Access to information, data security and confidentiality
91. Auditors have wide-ranging enforceable rights of access to documents and information in relation to the audit which are set out in s22 and s23 of the Act. Such rights apply not only to documents and information held by the audited body and its directors and staff, including documents held in electronic form, but also to the audited body’s partners and contractors, whether in the public, private or third sectors. Auditors may also require a person holding or accountable for any relevant document to give them such information and explanation as they consider necessary.
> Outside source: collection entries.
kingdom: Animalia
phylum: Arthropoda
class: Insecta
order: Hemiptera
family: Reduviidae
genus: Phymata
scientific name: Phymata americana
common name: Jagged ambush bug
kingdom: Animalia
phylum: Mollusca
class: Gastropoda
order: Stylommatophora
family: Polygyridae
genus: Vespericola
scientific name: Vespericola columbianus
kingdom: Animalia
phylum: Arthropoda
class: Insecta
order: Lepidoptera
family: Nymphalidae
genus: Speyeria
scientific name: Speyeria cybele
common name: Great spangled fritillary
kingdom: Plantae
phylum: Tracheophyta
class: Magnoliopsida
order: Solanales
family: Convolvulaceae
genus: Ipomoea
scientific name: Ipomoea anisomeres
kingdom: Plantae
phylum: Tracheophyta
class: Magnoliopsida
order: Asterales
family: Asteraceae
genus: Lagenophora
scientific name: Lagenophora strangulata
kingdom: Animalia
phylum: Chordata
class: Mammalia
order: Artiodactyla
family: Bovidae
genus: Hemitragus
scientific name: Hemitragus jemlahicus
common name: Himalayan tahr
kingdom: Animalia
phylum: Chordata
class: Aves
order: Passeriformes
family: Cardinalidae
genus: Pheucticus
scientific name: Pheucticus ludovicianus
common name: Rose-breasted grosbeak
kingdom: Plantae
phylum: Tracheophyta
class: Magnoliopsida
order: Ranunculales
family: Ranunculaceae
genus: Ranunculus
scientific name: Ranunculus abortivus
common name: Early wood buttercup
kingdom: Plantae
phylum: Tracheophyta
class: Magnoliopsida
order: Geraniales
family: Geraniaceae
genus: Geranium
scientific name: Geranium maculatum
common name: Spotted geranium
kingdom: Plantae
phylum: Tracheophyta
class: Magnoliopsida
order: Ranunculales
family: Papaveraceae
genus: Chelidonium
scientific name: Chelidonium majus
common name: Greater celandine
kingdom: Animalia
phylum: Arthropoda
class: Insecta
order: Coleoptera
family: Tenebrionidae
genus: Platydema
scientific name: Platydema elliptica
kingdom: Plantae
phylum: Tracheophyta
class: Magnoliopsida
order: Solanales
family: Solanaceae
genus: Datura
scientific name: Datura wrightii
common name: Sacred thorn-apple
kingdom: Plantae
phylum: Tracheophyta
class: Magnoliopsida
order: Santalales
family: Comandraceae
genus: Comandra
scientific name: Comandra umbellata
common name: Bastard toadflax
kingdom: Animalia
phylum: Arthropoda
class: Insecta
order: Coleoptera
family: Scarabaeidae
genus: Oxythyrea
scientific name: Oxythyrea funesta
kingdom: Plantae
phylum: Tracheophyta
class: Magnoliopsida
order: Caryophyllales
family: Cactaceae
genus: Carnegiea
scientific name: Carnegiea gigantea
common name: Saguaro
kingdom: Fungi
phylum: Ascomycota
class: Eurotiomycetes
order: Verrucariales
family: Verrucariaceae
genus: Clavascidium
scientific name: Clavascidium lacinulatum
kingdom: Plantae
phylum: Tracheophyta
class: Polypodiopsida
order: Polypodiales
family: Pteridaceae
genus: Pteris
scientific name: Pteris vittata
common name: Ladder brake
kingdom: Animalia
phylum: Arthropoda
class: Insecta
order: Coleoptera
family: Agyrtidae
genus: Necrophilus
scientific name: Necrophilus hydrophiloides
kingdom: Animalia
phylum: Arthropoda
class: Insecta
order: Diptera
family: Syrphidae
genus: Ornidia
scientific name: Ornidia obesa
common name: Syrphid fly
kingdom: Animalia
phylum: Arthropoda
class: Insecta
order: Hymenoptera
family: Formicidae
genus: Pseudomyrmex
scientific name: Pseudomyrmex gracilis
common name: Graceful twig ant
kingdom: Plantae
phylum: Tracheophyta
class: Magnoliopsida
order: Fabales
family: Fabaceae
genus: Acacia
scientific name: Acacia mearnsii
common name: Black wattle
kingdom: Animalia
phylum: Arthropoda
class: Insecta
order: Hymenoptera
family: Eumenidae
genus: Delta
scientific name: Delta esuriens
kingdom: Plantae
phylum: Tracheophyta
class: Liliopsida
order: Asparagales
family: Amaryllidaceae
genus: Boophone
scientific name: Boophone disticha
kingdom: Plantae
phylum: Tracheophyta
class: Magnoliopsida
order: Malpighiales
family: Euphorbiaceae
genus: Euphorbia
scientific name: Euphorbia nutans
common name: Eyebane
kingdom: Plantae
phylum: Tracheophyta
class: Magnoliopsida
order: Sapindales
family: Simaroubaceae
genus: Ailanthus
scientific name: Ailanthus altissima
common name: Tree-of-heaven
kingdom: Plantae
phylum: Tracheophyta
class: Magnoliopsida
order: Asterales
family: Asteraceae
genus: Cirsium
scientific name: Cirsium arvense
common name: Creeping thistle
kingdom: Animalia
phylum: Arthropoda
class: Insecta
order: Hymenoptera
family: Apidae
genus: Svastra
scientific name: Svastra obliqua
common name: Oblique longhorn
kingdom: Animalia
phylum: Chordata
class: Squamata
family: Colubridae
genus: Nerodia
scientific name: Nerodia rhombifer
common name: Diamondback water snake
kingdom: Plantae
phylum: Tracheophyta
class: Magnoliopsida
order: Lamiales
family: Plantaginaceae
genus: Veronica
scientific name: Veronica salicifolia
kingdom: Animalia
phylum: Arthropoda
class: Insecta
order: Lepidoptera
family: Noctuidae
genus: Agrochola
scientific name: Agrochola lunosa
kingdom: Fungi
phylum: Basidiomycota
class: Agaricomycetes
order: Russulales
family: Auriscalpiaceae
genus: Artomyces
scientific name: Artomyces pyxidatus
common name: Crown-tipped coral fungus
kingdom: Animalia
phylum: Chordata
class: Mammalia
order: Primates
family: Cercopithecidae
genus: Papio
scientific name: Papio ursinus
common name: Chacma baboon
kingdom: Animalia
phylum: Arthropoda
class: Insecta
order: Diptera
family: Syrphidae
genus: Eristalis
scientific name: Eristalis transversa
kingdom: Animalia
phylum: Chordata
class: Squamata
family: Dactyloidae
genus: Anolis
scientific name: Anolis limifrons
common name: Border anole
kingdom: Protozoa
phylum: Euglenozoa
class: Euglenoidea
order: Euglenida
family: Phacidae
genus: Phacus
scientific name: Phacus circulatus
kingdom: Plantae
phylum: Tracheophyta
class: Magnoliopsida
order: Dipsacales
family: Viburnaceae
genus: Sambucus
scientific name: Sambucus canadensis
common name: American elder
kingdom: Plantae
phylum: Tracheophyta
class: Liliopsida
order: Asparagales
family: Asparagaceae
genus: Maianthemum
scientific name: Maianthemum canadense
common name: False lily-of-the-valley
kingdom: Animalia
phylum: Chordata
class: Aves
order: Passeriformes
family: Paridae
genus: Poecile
92. There are restrictions on the disclosure of information obtained in the course of the audit, subject only to specific exemptions. The Freedom of Information Act 2000 does not apply to appointed auditors, as they have not been designated as public authorities for the purposes of that legislation, although they are subject to the Environmental Information Regulations 2004. Audited bodies wishing to disclose information obtained from an auditor, which is subject to a statutory restriction on its disclosure, must consider Schedule 11 of the Act and seek the auditor’s consent to that disclosure.
93. Auditors should protect the integrity of data relating to audited bodies and individuals either received or obtained during the audit. They should ensure that data are held securely and that all reasonable steps are taken to ensure compliance with statutory and other requirements relating to the collection, holding and disclosure of information.
94. Auditors may need to process personal data about individuals associated with the authority (such as clients, staff, trustees and others), which could include the following: personal identification and contact details, employment related information or financial data. The auditor holds Personal Data as Data Controller.